Also just a note, I was thinking if I did something wrong with libraries or the script but then I remembered I've already replicated the error both locally and on the Apify platform.
Interesting. Could you link me to the run on the Apify platform then?
When running a crawler using the BeautifulSoupCrawlingContext, I am getting unfixable encoding errors. They are thrown even before the handler function is called.
"encoding error : input conversion failed due to input error, bytes 0xEB 0x85 0x84 0x20"

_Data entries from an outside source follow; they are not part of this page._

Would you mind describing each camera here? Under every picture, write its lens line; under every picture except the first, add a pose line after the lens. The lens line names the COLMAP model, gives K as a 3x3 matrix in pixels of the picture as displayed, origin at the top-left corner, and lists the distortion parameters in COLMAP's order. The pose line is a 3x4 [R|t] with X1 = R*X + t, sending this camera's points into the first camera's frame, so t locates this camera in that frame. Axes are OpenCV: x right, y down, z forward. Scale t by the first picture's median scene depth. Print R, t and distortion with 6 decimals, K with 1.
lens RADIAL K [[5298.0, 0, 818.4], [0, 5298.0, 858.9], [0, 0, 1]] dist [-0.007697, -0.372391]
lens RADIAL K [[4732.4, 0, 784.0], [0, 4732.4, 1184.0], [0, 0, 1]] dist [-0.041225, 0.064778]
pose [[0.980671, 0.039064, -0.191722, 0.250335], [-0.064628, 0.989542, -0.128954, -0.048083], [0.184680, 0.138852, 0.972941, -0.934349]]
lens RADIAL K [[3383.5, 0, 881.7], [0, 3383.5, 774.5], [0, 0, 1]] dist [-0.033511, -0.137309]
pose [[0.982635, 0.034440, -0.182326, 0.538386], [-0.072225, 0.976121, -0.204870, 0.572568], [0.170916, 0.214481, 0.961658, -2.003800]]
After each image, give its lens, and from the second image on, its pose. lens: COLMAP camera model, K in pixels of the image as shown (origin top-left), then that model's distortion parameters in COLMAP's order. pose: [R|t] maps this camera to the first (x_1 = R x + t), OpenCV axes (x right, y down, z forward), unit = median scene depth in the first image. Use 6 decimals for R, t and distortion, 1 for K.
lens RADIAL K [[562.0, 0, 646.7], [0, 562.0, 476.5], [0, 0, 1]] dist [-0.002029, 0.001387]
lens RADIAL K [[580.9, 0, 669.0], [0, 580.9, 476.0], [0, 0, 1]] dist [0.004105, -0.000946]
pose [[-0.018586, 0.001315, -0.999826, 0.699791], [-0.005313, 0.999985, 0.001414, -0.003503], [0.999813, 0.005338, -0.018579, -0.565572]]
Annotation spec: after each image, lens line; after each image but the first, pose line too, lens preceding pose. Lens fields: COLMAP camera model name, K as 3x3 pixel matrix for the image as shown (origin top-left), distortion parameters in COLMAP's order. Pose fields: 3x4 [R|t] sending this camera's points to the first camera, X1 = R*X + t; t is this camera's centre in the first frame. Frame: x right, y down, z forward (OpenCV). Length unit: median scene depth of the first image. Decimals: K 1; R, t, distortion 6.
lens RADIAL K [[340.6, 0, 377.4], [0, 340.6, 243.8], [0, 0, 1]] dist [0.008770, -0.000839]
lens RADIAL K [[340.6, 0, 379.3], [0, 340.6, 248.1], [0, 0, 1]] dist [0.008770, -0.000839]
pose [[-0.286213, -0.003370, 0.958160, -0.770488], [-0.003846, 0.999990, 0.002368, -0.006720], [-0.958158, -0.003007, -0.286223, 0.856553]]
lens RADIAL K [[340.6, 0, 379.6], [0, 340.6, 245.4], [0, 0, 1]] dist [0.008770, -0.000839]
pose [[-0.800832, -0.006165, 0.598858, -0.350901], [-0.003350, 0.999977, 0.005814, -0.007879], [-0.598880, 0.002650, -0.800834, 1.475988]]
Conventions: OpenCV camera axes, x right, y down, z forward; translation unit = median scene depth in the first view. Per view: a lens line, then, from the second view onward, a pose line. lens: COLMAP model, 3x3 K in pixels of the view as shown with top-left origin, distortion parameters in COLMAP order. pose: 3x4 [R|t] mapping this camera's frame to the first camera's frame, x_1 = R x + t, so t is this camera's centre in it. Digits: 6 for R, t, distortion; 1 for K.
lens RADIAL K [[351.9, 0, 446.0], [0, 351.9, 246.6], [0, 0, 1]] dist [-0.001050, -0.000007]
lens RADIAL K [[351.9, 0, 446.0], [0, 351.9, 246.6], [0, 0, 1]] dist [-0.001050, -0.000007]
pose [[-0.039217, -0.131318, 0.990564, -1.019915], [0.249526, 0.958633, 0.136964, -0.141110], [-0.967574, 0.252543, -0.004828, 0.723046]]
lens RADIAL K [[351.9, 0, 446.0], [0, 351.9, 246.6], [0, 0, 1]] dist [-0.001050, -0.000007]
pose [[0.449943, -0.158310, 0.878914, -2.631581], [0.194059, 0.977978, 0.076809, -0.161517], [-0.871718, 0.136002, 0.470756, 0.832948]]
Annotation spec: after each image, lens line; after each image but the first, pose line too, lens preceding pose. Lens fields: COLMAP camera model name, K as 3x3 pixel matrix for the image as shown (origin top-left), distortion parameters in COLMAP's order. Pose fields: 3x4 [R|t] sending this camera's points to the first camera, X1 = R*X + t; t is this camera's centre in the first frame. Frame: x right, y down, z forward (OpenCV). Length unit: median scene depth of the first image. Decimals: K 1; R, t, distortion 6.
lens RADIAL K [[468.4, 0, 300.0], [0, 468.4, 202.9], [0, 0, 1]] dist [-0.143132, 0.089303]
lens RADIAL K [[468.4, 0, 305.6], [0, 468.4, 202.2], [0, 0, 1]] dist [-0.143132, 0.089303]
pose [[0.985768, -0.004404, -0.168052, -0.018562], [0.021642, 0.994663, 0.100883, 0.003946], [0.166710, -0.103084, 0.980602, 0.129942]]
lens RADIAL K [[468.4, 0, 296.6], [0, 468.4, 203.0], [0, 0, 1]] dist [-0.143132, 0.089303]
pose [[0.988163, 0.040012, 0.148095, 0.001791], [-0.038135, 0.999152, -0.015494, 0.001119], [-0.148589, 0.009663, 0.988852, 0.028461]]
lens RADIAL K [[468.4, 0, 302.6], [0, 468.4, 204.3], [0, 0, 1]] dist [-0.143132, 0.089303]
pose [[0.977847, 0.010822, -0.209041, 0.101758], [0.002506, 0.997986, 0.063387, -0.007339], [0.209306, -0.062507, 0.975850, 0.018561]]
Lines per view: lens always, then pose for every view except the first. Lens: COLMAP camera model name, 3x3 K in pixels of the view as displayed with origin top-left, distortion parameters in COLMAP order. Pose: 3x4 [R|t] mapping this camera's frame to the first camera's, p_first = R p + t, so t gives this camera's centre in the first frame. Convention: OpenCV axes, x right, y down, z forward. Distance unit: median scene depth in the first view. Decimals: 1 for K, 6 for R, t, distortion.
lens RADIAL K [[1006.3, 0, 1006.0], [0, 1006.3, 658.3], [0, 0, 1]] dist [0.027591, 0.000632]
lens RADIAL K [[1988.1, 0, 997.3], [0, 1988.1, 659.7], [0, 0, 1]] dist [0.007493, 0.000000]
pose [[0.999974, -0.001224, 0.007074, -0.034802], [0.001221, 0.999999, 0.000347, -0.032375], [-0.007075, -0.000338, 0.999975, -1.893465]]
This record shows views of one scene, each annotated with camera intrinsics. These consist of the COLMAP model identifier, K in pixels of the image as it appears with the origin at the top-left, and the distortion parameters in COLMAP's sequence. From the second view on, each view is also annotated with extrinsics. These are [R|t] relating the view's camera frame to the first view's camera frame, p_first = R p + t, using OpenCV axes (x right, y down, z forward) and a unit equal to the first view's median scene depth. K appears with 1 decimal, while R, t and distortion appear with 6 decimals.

The error occurs in about 30% of requests when trying to scrape reviews from booking. Some example links for replication:
https://www.booking.com/reviewlist.en-gb.html?cc1=cz&pagename=hotel-don-giovanni-prague&rows=25&sort=f_recent_desc&offset=25
https://www.booking.com/reviewlist.en-gb.html?cc1=cz&pagename=hotel-don-giovanni-prague&rows=25&sort=f_recent_desc&offset=50
I found relevant issue stating "Libxml2 does not support the GB2312 encoding so a way to get around this problem is to convert it to utf-8. I did it and it works for me:" https://github.com/mitmproxy/mitmproxy/issues/657 but I did not manage to fix your BeautifulSoupCrawlingContext code by specifying the encoding.